How should do you practice golf in an efficient and cheaper way? Any tips guys?


----------



## FrogsHair (Mar 4, 2010)

Well, if you don't have a golf course nearby that offers a free short game practice area, then you next best bet is to find an open area somewhere that will allow you to hit balls. Working on one's short game does not take much room. A good short game helps one's score card immensely. I live or die on how my short game is going for me. If my short game is on, I can break 80. If not, then breaking 90 is pretty much it for me. 

My home course does have a free short game area where I can hit balls off of natural turf. I also0 pay $30 a month to hit all the range balls I want after 11AM. $30 is equivalent to 300 balls. Some weeks I will hit as many as 600+ balls, so that $30 pays for itself quite fast. That $30 also gets me 18 holes with a cart for $9.50. I usually walk, but the 18 holes are the same price. 

Some school ground allow for longer shots, if it's legal. Same with some parks. I don't know what the terrain is where you live, but I have a dry lake bed I sometime use for longer shots. I just set up two targets 250 yards away, spaced about 30 yards a part. The idea is land the ball at what ever distance I'm hitting, between the two targets. The balls might roll out of my intended landing area due to the rough terrain, but as long they hit the ground between the targets, that's all I am looking for.
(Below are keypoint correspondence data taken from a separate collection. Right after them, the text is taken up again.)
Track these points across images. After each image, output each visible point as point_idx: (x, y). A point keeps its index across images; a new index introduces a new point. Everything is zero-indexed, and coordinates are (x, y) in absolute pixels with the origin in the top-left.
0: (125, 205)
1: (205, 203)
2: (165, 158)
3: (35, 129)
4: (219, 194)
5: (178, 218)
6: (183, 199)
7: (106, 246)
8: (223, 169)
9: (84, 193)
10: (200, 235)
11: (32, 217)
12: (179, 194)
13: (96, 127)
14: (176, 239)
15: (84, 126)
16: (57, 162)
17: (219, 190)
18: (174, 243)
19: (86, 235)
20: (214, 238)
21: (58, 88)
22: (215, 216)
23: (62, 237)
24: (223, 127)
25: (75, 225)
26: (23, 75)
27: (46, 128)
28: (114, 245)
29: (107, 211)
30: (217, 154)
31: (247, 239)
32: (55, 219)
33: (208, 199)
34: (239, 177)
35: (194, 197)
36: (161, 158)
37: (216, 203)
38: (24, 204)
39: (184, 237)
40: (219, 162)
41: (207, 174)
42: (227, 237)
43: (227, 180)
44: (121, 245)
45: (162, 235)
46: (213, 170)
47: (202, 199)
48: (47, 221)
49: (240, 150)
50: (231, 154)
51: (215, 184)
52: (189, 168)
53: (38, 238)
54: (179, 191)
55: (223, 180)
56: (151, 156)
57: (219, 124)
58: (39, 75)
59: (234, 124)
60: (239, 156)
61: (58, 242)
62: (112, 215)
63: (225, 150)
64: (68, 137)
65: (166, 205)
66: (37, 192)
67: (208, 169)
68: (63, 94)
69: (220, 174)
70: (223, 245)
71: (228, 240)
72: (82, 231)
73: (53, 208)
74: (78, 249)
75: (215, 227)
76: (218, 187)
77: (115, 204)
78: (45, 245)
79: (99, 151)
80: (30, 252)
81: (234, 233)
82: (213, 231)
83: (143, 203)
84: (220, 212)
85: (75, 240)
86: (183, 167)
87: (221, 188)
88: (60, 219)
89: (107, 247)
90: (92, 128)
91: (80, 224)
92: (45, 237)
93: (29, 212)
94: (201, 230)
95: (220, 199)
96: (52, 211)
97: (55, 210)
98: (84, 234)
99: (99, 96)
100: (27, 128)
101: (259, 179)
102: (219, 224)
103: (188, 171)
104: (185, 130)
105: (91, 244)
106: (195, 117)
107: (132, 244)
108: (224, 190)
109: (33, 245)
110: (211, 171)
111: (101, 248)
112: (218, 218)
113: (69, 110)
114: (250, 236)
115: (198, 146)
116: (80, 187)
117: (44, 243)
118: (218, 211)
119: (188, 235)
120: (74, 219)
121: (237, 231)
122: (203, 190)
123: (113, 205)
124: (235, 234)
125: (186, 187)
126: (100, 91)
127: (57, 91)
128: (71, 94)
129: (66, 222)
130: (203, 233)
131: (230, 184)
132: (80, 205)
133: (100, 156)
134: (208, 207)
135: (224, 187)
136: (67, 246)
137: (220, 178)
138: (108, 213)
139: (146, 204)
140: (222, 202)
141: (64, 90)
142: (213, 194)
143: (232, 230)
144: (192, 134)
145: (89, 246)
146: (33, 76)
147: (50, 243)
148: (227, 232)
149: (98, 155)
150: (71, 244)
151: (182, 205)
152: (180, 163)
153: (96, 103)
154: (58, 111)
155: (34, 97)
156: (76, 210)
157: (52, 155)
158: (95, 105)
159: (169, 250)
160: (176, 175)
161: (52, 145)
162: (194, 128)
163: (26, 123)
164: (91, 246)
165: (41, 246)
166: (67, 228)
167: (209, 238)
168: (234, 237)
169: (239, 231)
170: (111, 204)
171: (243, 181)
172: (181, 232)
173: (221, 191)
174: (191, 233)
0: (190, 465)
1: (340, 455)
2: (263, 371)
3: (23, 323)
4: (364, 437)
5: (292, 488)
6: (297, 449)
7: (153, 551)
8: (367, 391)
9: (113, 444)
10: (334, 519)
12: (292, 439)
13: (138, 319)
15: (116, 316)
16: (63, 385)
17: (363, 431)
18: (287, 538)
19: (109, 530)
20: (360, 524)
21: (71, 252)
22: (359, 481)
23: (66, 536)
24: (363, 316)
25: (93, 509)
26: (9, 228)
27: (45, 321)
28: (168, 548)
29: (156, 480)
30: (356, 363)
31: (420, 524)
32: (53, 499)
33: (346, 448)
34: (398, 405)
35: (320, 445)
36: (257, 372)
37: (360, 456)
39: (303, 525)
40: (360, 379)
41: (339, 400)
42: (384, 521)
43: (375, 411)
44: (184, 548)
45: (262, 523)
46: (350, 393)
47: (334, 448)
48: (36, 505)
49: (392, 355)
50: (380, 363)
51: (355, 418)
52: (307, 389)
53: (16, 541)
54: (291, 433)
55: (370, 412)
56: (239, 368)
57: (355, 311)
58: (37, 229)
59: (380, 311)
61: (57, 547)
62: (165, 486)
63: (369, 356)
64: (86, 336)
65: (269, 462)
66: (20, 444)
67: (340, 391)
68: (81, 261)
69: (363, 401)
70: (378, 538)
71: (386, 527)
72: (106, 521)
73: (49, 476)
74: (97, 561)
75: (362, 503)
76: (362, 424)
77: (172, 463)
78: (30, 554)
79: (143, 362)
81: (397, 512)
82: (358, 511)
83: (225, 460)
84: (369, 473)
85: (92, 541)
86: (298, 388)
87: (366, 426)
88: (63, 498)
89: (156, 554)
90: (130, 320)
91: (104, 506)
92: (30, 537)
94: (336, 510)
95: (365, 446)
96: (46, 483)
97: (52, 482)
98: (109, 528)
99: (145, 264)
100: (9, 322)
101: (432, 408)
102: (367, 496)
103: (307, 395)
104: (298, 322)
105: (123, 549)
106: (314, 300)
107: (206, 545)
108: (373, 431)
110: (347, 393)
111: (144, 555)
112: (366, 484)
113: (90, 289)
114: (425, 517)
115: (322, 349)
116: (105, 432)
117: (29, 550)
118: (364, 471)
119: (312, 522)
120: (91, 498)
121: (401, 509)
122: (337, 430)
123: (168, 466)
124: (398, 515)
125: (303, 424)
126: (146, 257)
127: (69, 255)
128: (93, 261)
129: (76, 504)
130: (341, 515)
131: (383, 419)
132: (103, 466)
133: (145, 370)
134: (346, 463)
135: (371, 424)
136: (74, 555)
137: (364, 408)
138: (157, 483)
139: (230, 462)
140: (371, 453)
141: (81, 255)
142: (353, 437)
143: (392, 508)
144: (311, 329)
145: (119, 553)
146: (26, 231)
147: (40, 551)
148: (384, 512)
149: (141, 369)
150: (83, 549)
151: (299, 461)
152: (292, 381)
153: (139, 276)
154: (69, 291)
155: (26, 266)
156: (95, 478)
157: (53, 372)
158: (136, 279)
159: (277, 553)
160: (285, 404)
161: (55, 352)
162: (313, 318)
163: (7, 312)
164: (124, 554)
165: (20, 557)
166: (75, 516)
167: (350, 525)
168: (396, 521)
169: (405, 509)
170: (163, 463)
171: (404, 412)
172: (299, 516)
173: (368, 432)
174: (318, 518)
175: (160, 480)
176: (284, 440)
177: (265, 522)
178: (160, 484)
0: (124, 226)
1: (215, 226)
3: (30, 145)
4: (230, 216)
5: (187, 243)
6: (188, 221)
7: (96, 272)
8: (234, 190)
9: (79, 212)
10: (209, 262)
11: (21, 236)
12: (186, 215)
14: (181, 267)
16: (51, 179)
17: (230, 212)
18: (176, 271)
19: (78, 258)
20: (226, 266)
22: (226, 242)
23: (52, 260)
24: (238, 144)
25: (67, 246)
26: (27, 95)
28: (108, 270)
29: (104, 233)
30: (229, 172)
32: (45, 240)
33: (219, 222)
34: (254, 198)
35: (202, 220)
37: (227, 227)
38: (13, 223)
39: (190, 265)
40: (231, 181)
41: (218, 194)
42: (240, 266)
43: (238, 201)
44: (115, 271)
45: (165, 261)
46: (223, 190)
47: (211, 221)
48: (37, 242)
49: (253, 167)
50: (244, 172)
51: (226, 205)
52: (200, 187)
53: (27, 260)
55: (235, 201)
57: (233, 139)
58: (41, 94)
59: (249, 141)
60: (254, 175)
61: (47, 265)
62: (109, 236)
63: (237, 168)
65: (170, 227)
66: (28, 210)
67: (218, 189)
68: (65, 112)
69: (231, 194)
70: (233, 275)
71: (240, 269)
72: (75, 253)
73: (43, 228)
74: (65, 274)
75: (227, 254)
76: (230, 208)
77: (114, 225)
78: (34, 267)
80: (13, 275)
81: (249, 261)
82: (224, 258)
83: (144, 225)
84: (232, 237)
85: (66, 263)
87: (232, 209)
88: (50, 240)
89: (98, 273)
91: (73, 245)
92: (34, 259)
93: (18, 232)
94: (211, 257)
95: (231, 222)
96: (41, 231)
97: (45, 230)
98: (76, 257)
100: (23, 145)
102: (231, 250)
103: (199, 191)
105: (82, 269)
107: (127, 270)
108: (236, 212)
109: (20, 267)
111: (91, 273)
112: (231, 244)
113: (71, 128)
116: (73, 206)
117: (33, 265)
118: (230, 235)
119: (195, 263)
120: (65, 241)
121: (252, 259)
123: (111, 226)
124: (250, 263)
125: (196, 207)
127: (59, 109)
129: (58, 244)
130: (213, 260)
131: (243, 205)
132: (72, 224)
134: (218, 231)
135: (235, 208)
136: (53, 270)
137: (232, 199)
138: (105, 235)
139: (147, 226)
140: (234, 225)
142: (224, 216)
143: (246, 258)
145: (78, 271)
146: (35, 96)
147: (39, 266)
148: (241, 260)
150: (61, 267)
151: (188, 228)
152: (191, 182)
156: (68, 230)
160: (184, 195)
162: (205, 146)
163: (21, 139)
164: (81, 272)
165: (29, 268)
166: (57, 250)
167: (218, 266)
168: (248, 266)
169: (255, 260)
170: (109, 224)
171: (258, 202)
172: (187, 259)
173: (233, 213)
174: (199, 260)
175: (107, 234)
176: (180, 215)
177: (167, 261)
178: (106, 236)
I can also get a good read on what my carry yardage is for each club. Hitting balls out there also entails other family functions. I never go out there just to hit balls. 

Another option might be to build yourself an inexpensive putting green in your back yard. All you really need for that is some sand/fill material, and piece of carpet. This will serve well to practice hitting putts on a straight line. Add more fill material to give your self some breaking putts to practice on. You can be as elaborate as you want with this DIYer. A visit to a surplus store could allow you to find some netting for a back yard net to hit balls into. Add a low cost PVC frame, and you are in business. Problem with a back yard net is you can't see the actual ball flight to know if you are impacting the ball correctly, on harder hit shots. I have a back yard net that I hit chips, and short pitches into. 10 or 15 shots when ever I feel like it, mounts up over time. 

Now, something you can do anywhere is to practice your stance/aim/alignment/posture, and even your pre shot routine. To me, getting all that stuff right can save a golfer many, many strokes during a round. 



Doug Green said:


> How should do you practice golf in an efficient and cheaper way? Any tips guys?


----------



## stevel1017 (Apr 30, 2007)

Great post Frog!
I have a 5 gallon bucket and about 50 balls, and I practice my chipping at lunch. I may chip 30 balls from different lenghts to the bucket, the longest chip being maybe 15 to 20 yards. I do this in the yard at work, doesn't need much room and doesn't cost a dime, but greatly improves my scores.


----------